Right now I have three main duties: working with the Office of Assessment and Accreditation to craft our official QEP proposal — this is the document that explains our plan to SACSCOC and will guide their inquiry during the on-site visit in March 2024; working with a team of 20 or so faculty, staff and students from across campus to develop an implementation plan we will begin to put into practice in the spring of 2024; and working with that team to raise awareness, answer questions and create consensus around our QEP across campus. 

In what ways will this QEP help students experience greater engagement in high-impact experiences and greater levels of academic and personal success?

First, we want to combat impostor syndrome in our students by normalizing practices like research, internships – these are not extras but integral parts of learning at NC State and they are open and good for everyone!

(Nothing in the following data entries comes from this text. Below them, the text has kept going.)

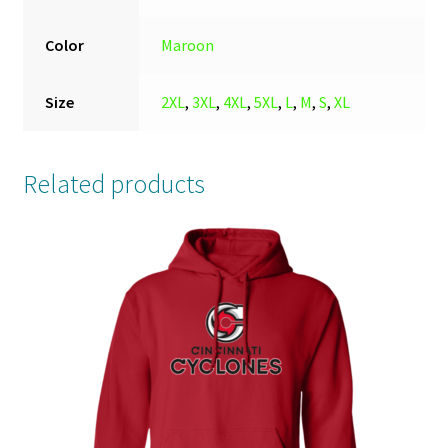
Color
Maroon
Size
2XL
,
3XL
,
4XL
,
5XL
,
L
,
M
,
S
,
XL
Related products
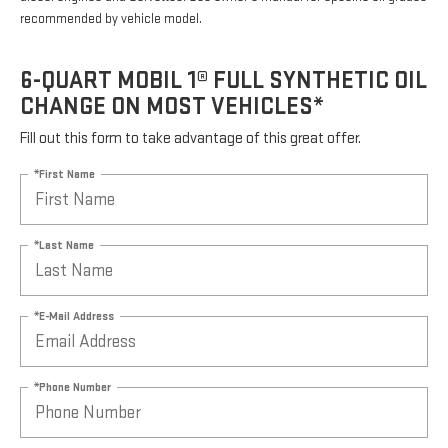
recommended by vehicle model.
6-QUART MOBIL 1® FULL SYNTHETIC OIL
CHANGE ON MOST VEHICLES*
Fill out this form to take advantage of this great offer.
*First Name
*Last Name
*E-Mail Address
*Phone Number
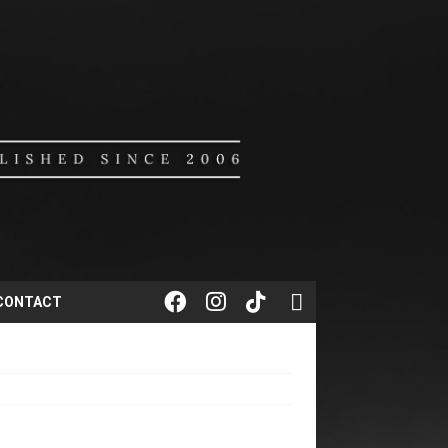
CONTACT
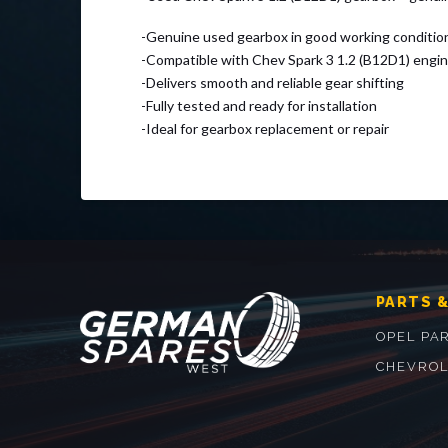
-Genuine used gearbox in good working conditio
-Compatible with Chev Spark 3 1.2 (B12D1) engi
-Delivers smooth and reliable gear shifting
-Fully tested and ready for installation
-Ideal for gearbox replacement or repair
PARTS &
OPEL PA
CHEVROL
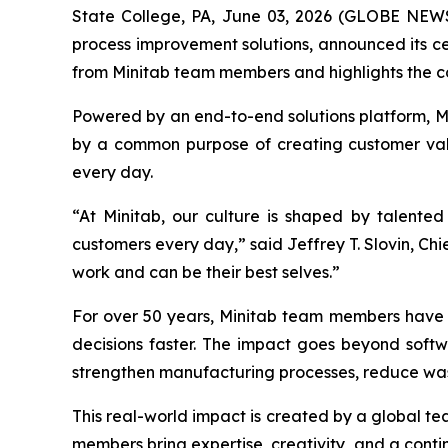
State College, PA, June 03, 2026 (GLOBE NE
process improvement solutions, announced its cer
from Minitab team members and highlights the c
Powered by an end-to-end solutions platform, Min
by a common purpose of creating customer valu
every day.
“At Minitab, our culture is shaped by talente
customers every day,” said Jeffrey T. Slovin, Ch
work and can be their best selves.”
For over 50 years, Minitab team members have h
decisions faster. The impact goes beyond softw
strengthen manufacturing processes, reduce was
This real-world impact is created by a global t
members bring expertise, creativity, and a contin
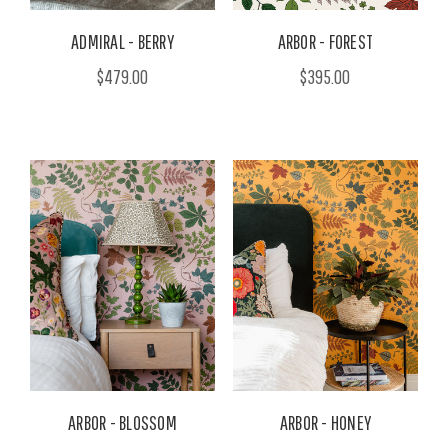
ADMIRAL - BERRY
ARBOR - FOREST
$479.00
$395.00
ARBOR - BLOSSOM
ARBOR - HONEY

Impostor syndrome isn’t the only barrier to participation — time, money, and understanding value also matter, and we want to learn from students how we can help overcome those. We want to expand the construct of high impact to include things like on campus employment, since almost 75% of NC State students work at some point in their collegiate career. Next, we want to work towards more equitable access of high-impact experiences and advising about them early in student careers. We don’t want students to do more necessarily, but we do want them to engage in critical reflection as they learn experientially — What am I doing? What am I learning? How does it connect to other learning opportunities? And we want to work with other campus partners to determine the best way students can demonstrate the competencies they are gaining from these experiences — things like problem solving, team work, critical thinking — that will help them in their lives and careers.